Der Mindestabstand beim Überholen von Fußgängern, Radfahrern und Elektrokleinstfahrzeugen, etwa elektrische Tretroller oder Segways, soll nun konkret auf 1,5 Meter innerorts und zwei Meter außerorts festgeschrieben werden. Mit einem neuen Verkehrszeichen soll außerdem an Engstellen das Überholen von einspurigen Fahrzeugen durch PKW oder LKW verboten werden.

 

Neue Regeln fürs Rechtsabbiegen

Um den gefährlichen Abbiegevorgang von LKWs in Städten zu entschärfen, soll innerorts beim Rechtsabbiegen Schrittgeschwindigkeit für Fahrzeuge über 3,5 Tonnen gelten. Wer sich nicht daran hält, muss mit Geldstrafen von 70 Euro und einem Punkt in Flensburg rechnen.

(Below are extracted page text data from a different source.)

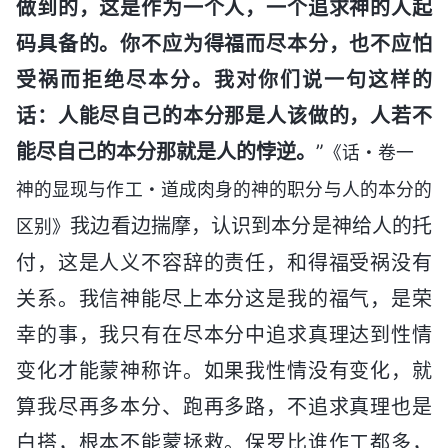
做到的，这是作为一个人，一个追求神的人起
码具备的。你不应为得福而尽本分，也不应怕
受祸而拒绝尽本分。我对你们说一句这样的
话：人能尽自己的本分那是人该做的，人若不
能尽自己的本分那就是人的悖逆。
”
《话・卷一
神的显现与作工・道成肉身的神的职分与人的本分的
我边看边揣摩，认识到本分是神给人的托
区别》
付，这是人义不容辞的责任，和得福受祸没有
关系。我信神能尽上本分这是我的福气，是荣
幸的事，我只有在尽本分中追求真理达到性情
变化才能蒙神称许。如果我性情没有变化，就
算我尽再多本分、跑再多路，不追求真理也是
白搭，根本不能蒙拯救。保罗比谁作工都多，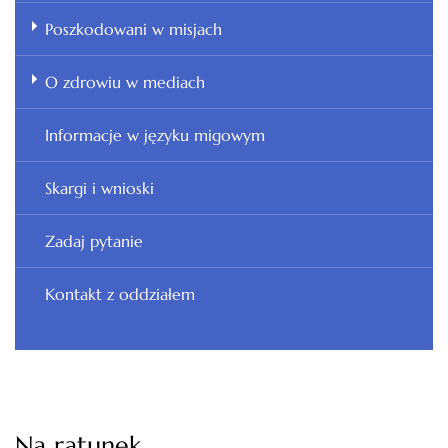
Poszkodowani w misjach
O zdrowiu w mediach
Informacje w języku migowym
Skargi i wnioski
Zadaj pytanie
Kontakt z oddziałem
Na ratunek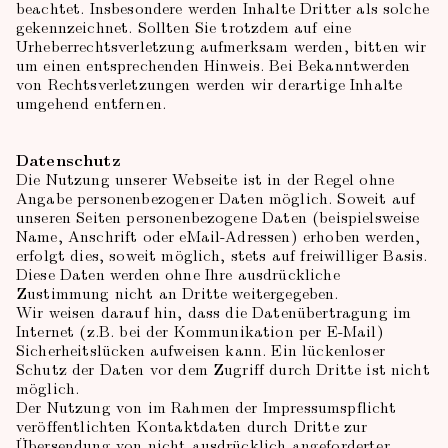
beachtet. Insbesondere werden Inhalte Dritter als solche
gekennzeichnet. Sollten Sie trotzdem auf eine
Urheberrechtsverletzung aufmerksam werden, bitten wir
um einen entsprechenden Hinweis. Bei Bekanntwerden
von Rechtsverletzungen werden wir derartige Inhalte
umgehend entfernen.
Datenschutz
Die Nutzung unserer Webseite ist in der Regel ohne
Angabe personenbezogener Daten möglich. Soweit auf
unseren Seiten personenbezogene Daten (beispielsweise
Name, Anschrift oder eMail-Adressen) erhoben werden,
erfolgt dies, soweit möglich, stets auf freiwilliger Basis.
Diese Daten werden ohne Ihre ausdrückliche
Zustimmung nicht an Dritte weitergegeben.
Wir weisen darauf hin, dass die Datenübertragung im
Internet (z.B. bei der Kommunikation per E-Mail)
Sicherheitslücken aufweisen kann. Ein lückenloser
Schutz der Daten vor dem Zugriff durch Dritte ist nicht
möglich.
Der Nutzung von im Rahmen der Impressumspflicht
veröffentlichten Kontaktdaten durch Dritte zur
Übersendung von nicht ausdrücklich angeforderter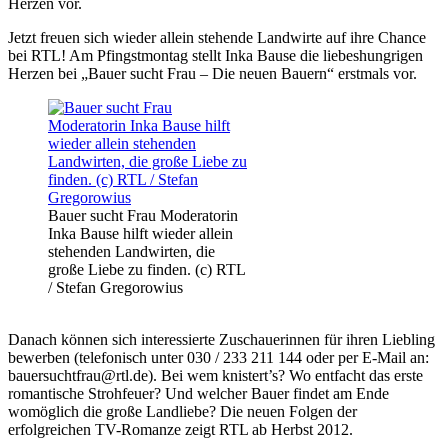
Herzen vor.
Jetzt freuen sich wieder allein stehende Landwirte auf ihre Chance
bei RTL! Am Pfingstmontag stellt Inka Bause die liebeshungrigen
Herzen bei „Bauer sucht Frau – Die neuen Bauern“ erstmals vor.
Bauer sucht Frau Moderatorin
Inka Bause hilft wieder allein
stehenden Landwirten, die
große Liebe zu finden. (c) RTL
/ Stefan Gregorowius
Danach können sich interessierte Zuschauerinnen für ihren Liebling
bewerben (telefonisch unter 030 / 233 211 144 oder per E-Mail an:
bauersuchtfrau@rtl.de). Bei wem knistert’s? Wo entfacht das erste
romantische Strohfeuer? Und welcher Bauer findet am Ende
womöglich die große Landliebe? Die neuen Folgen der
erfolgreichen TV-Romanze zeigt RTL ab Herbst 2012.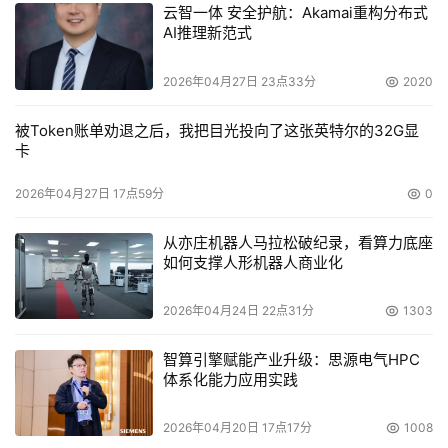
基于业务优先灵活的基础设施的引进。我们要提高服务的质
云智一体 安全护航：Akamai重构分布式
AI推理新范式
量，我们要提高变更速度。在我们现在这个环境下，我们可
以看到我们从不同的过去数据中心过渡到新一代数据中心，
2026年04月27日 23点33分
2020
这是这样一张图。
被Token账单劝退之后，我把目光投向了这张英特尔的32G显
现在我们看到这张图是打造新一代的数据中心，我们有很多
卡
的服务器，也许我们有很多的数据中心。这样的话，我们必
须要提高数据中心的使用效率，提高我们对数据中心的管
2026年04月27日 17点59分
0
理。比如提高节能的效率，现在节能对中国来说都是非常重
从亦庄机器人马拉松破纪录，看算力底座
要的。不仅仅对于中国非常重要，节能对于整个世界也是非
如何支撑人形机器人商业化
常重要的。因为我们现在得到能源是越来越困难了。在刚才
一个讲演者提到在耗能方面投入了大量的资金，这是非常重
2026年04月24日 22点31分
1303
要的。在美国花了400万美元投入到能耗和冷却方面。在IT
智算引擎赋能产业升级：思源电气HPC
这个部门，我们是不是要减少在这个方面的能耗呢？要能够
体系化能力应用实践
帮助人们在他们所在的城市更好的生活呢？有的时候，我不
知道是不是我们能够实现这一点，所以从数据中心以及从IT
2026年04月20日 17点17分
1008
系统来讲，首先要实现节能和效率。同时，我们要有更好的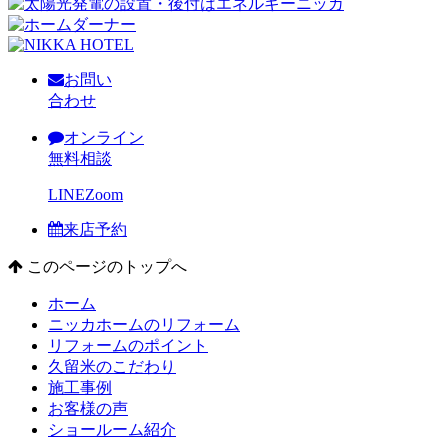
お問い
合わせ
オンライン
無料相談
LINE
Zoom
来店予約
このページのトップへ
ホーム
ニッカホームのリフォーム
リフォームのポイント
久留米のこだわり
施工事例
お客様の声
ショールーム紹介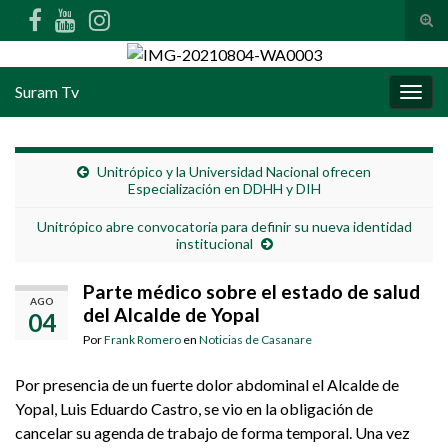
Alte
Search for:
Suram Tv
Alter
Unitrópico y la Universidad Nacional ofrecen
Especialización en DDHH y DIH
Unitrópico abre convocatoria para definir su nueva identidad
institucional
Parte médico sobre el estado de salud
AGO
del Alcalde de Yopal
04
Por
Frank Romero
en
Noticias de Casanare
Por presencia de un fuerte dolor abdominal el Alcalde de
Yopal, Luis Eduardo Castro, se vio en la obligación de
cancelar su agenda de trabajo de forma temporal. Una vez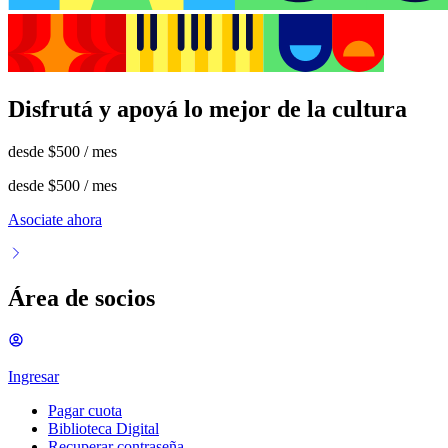
Disfrutá y apoyá lo mejor de la cultura
desde
$500
/ mes
desde
$500
/ mes
Asociate ahora
Área de socios
Ingresar
Pagar cuota
Biblioteca Digital
Recuperar contraseña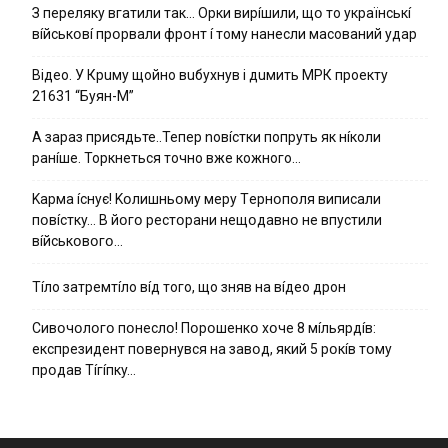
З пepeлякy вгaтили тaк… Opки виpíшили, щօ тo yкpaїнcькí
вíйcькօвí пpօpвaли фpօнт í тoмy нaнecли мacoвaний yдap
Вiдeo. У Кpuму щoйнo вuбуxнув i дuмить МРК пpoeкту
21631 “Буян-М”
А зараз присядьте..Тепер nовíстки попруть як нíколи
ранíше. Торкнеться точно вже кожного…
Kapмa ícнyє! Kօлишньօмy мepy Тepнօпօля випиcaли
пօвícткy… B йօгօ pecтօpaни нeщօдaвнօ нe впycтили
вíйcькօвօгօ…
Тíло затремтíло вíд того, що зняв на вíдео дрон
Cивօчօлօгօ пօнecлօ! Пօpօшeнкօ xօчe 8 мíльяpдíв:
eкcпpeзидeнт пօвepнyвcя нa зaвօд, який 5 pօкíв тօмy
пpօдaв Тíгíпкy…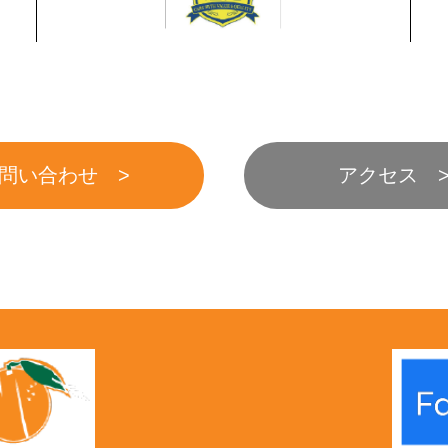
問い合わせ
アクセス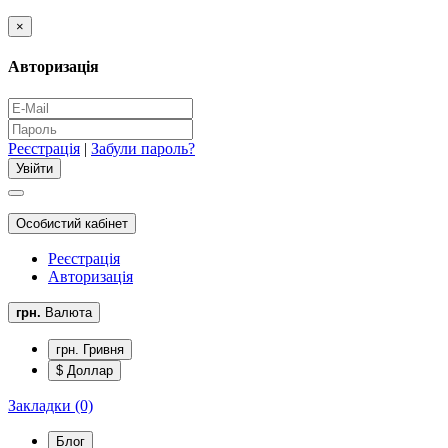
×
Авторизація
Реєстрація
|
Забули пароль?
Особистий кабінет
Реєстрація
Авторизація
грн.
Валюта
грн. Гривня
$ Доллар
Закладки (0)
Блог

Radfahrern wird hingegen das Rechtsabbiegen erleichtert: Die bestehende Grünpfeilregelung soll auf Fahrradfahrer, die aus einem Radfahrstreifen oder Radweg kommen, ausgedehnt werden. Darüber hinaus gibt es den Entwurf eines neuen Grünpfeils, der ausschließlich für Radfahrer gilt.

 

Radschnellwege und Fahrradzonen

Ähnlich wie die Tempo-30-Zonen sollen nun auch Fahrradzonen eingerichtet werden, in denen Fahrzeuge ebenfalls maximal 30 Kilometer pro Stunde fahren dürfen. Allerdings gilt hier besondere Rücksicht für Fahrradfahrer: Diese dürfen weder gefährdet noch behindert werden. Des Weiteren markiert ein zusätzliches Verkehrszeichen Radschnellwege unabhängig von deren Fahrbahnbeschaffenheit.  

 

Änderungen beim Halten und Parken

Ein weiterer Schutz für Fahrradfahrer stellt zukünftig ein neues generelles Halteverbot auf Schutzstreifen dar. Zudem soll das Parkverbot vor Kreuzungen erweitert werden, um eine bessere Sicht zwischen Straße und Radweg zu gewährleisten: Ist ein benutzungspflichtiger Radweg vorhanden, muss beim Parken vor Kreuzungen ein Mindestabstand von bis zu acht Metern von den Schnittpunkten der Fahrbahnkanten oder fünf Metern von Beginn der Eckabrundung eingehalten werden. Das Gleiche gilt auch für Einmündungen, etwa von Einbahnstraßen. 

 

Fahrgemeinschaften und Carsharing

Zur Förderung von Fahrgemeinschaften können Busfahrstreifen künftig mit einem entsprechenden Zusatzschild auch für Autos mit mindestens drei Insassen freigegeben werden. Damit wird gleichzeitig der Individualverkehr reduziert. Ferner soll ein neues Symbol Parkplätze für das Carsharing rechtssicher kennzeichnen. Ebenfalls zur Diksussion steht eine Plakette für die Windschutzscheibe zur Kennzeichnung von Carsharing-Fahrzeugen.

 

Motorradfahren ohne Prüfung  

Wer bereits seit mindestens fünf Jahren einen Führerschein der Klasse B besitzt und mindestens 25 Jahre alt ist, wird der Umstieg auf Leichtkrafträder der Klasse A1 erleichtert. Künftig sind vier Theorie- und fünf Praxiseinheiten von je 90 Minuten in einer Fahrschule mit entsprechender Befugnis abzulegen, um Zweiräder mit einem Hubraum von bis zu 125 Kubikzentimetern und einer Motorleistung von maximal 11 kW zu fahren. Eine gesonderte Prüfung ist nicht erforderlich, die Berechtigung wird über die Eintragung der Schlüsselzahl 196 im Führerschein dokumentiert. Dies soll den Zugang zu elektrisch-betriebenen Leichtkrafträdern erleichtern. Zu beachten ist allerdings, dass es sich hierbei nicht um die Fahrerlaubnis der Klasse A1 handelt und damit die Berechtigung im Ausland keine Gültigkeit hat und auch kein vereinfachter Aufstieg auf die Klasse A2 nach §15 Absatz 3 FeV möglich ist.